* **SUPPLIED PASSAGE**
++++++++
Alpine's Esteban Ocon said he was throwing up for a couple of laps early in the race.
"It must have been like 80 degrees inside the car. I'm glad that next year we come back in December," said the Frenchman.
Aston Martin's Lance Stroll said he was "passing out in the car" at times.
There was drama even before the cars had lined up on the grid when Ferrari's Carlos Sainz, who ended Red Bull's 100 percent win record with victory in Singapore last month, was ruled out by a fuel system problem.
It continued seconds after the start when Mercedes team mates George Russell and Lewis Hamilton
collided at the first corner, with the latter accusing the younger Briton of taking him out.
Hamilton later calmed down and said he did not consider his team mate at fault.
Russell, who had started second and made four pitstops in all, went from last to fourth with Ferrari's Charles Leclerc fifth and Aston Martin's Fernando Alonso sixth despite an off-track excursion and a painfully hot seat.
Ocon was seventh for Alpine with the Alfa Romeo pair of Valtteri Bottas and Guanyu Zhou eighth and ninth and Red Bull's Sergio Perez demoted to 10th after a five-second post-race penalty for exceeding track limits multiple times.
++++++++
* **SUPPLIED INFORMATION**
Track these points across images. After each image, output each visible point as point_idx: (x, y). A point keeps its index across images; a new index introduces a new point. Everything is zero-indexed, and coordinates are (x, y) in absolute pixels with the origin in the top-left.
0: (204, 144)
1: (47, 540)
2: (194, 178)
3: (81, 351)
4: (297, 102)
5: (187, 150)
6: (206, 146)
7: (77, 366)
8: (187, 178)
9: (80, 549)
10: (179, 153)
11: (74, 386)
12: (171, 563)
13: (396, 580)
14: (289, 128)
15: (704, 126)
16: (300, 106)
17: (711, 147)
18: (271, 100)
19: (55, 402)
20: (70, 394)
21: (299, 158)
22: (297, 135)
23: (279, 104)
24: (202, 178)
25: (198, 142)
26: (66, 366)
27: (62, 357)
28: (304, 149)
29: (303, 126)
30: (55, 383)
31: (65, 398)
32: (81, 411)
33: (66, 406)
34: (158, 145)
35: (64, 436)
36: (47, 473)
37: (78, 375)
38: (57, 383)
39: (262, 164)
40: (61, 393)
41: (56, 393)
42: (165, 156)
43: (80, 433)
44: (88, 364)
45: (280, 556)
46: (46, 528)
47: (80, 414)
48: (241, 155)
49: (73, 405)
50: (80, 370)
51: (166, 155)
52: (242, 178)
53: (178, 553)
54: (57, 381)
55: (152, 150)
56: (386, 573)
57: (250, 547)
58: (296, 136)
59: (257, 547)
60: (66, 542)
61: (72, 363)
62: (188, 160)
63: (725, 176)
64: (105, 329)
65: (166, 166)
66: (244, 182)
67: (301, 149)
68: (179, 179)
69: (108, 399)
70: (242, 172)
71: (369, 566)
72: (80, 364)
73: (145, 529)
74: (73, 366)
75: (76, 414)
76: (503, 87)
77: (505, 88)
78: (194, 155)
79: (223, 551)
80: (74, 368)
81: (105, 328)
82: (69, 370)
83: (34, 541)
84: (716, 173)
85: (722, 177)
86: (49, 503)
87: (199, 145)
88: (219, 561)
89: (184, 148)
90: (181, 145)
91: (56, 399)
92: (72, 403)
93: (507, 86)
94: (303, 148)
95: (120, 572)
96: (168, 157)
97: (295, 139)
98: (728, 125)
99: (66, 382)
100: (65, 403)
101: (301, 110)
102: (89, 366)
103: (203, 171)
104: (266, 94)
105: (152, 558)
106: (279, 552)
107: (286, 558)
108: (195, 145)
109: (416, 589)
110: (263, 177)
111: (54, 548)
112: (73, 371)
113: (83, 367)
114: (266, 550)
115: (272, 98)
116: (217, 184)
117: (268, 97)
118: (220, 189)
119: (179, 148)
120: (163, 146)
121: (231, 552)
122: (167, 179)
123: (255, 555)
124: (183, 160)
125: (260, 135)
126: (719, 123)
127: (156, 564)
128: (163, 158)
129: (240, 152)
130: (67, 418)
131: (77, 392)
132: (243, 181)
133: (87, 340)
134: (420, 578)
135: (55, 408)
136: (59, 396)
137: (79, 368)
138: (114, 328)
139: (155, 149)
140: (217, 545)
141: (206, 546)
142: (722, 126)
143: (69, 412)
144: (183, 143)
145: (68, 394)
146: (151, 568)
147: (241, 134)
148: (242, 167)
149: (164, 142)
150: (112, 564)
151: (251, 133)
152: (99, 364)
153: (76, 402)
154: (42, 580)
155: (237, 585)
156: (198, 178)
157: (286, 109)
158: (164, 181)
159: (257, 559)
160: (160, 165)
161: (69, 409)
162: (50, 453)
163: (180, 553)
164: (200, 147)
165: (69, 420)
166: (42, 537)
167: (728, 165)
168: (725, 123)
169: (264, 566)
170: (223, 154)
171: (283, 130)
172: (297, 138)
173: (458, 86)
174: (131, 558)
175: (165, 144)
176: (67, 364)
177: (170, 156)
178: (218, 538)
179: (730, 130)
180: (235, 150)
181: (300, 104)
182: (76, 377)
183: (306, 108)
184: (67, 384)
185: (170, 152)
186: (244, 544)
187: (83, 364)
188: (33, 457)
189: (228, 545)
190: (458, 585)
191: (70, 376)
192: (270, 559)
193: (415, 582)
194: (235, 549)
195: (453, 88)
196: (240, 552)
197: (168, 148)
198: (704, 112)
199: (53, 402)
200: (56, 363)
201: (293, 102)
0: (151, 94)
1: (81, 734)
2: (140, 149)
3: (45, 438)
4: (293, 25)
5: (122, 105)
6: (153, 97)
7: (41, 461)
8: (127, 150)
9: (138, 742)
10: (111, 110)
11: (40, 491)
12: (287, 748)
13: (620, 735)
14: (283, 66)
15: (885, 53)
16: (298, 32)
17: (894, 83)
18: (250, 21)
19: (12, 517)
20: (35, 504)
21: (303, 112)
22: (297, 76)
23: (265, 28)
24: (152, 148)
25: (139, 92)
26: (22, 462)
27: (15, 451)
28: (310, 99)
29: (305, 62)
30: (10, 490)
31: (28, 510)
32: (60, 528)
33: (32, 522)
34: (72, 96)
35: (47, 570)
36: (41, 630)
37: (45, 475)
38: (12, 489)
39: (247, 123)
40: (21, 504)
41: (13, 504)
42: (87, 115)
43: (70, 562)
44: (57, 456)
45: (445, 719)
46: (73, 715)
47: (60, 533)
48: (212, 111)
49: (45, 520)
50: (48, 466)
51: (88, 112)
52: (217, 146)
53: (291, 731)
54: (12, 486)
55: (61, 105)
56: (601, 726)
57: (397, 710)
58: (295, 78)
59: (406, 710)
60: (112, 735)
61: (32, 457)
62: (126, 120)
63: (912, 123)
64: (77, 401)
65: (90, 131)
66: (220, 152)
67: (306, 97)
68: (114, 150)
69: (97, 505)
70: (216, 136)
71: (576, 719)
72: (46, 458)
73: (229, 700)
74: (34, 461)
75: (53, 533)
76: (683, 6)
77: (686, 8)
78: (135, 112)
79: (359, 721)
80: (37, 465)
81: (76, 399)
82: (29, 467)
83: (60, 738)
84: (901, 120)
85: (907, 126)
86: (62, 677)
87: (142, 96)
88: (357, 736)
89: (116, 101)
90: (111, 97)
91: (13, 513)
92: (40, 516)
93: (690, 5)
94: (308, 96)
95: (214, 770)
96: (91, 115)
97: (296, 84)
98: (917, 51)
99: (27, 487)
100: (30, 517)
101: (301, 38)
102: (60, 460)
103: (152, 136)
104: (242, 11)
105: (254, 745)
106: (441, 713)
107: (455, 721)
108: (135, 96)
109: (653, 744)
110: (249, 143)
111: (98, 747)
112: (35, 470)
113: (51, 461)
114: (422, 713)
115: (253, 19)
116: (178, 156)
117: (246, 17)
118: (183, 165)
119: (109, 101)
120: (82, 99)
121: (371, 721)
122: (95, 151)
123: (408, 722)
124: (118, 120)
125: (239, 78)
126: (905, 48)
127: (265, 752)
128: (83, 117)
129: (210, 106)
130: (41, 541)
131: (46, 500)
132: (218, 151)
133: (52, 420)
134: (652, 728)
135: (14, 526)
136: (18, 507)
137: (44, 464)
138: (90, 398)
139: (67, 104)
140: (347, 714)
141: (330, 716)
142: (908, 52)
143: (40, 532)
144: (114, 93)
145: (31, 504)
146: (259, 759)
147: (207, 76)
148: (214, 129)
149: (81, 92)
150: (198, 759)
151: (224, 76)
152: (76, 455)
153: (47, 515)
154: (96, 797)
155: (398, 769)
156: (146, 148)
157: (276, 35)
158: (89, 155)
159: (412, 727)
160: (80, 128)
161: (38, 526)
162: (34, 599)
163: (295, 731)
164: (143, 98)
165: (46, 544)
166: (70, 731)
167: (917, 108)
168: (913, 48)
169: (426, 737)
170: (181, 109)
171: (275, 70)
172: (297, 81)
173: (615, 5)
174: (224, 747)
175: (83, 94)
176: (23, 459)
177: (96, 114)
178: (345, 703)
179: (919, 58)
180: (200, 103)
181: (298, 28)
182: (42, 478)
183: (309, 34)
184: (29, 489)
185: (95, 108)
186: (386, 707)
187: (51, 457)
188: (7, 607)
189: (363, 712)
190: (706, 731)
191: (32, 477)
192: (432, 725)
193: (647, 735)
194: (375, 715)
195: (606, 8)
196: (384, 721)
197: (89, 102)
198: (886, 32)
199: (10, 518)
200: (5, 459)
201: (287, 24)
++++++++
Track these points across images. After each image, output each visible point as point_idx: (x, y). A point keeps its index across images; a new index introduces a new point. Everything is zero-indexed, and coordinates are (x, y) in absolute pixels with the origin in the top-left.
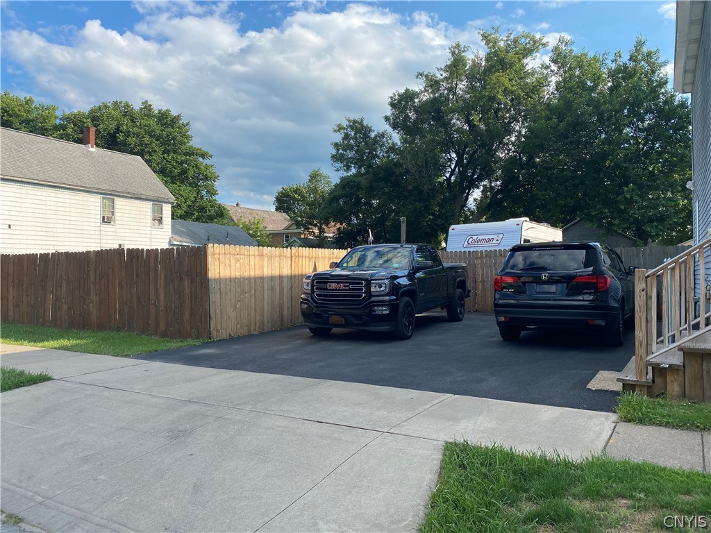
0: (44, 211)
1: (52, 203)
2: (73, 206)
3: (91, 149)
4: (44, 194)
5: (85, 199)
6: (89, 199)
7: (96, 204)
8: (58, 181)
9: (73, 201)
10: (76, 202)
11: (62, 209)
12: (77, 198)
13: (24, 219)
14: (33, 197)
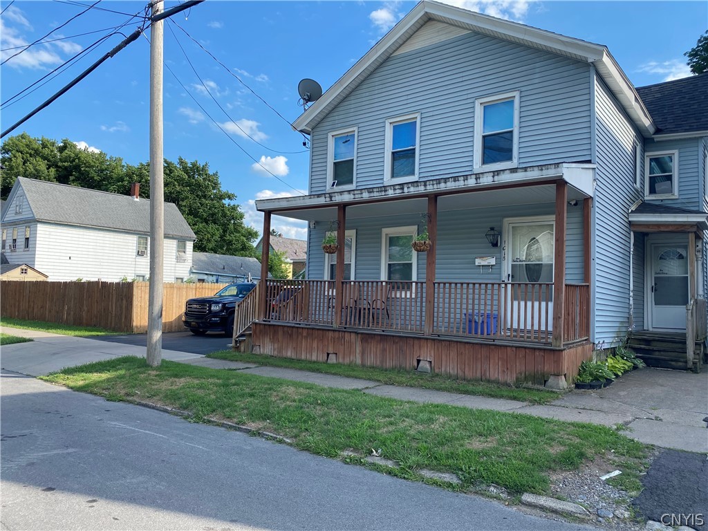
++++++++
* **WHAT TO PRODUCE**
Pick up the Formula One race report about the heat inside the cars and the finishing order, and carry it on from its last sentence. The items have no connection to the race report.

* **OUTPUT OF THE EXERCISE**
Perez had started from the pitlane after crashing in Saturday's sprint and giving his mechanics plenty of work.
Verstappen, now 209 points clear of Perez at the top of the standings, led cleanly from pole position and raced away unchallenged.
"I think what made the race was my first stint. After that I could just manage my pace and make sure that the tyres were always in a good window," Verstappen said.
"The McLarens were quick again today. I had to push for it. It was definitely a tough race out there."
Four drivers collected time penalties for repeated track limits violations -- Perez, Stroll, Alpine's Pierre Gasly and Albon.
Stroll, Gasly and Albon were twice penalised for a total of 10 seconds each.
All drivers were limited to a maximum of 18 laps per set of tyres for safety reasons after Pirelli detected kerb damage in sets used in Friday practice.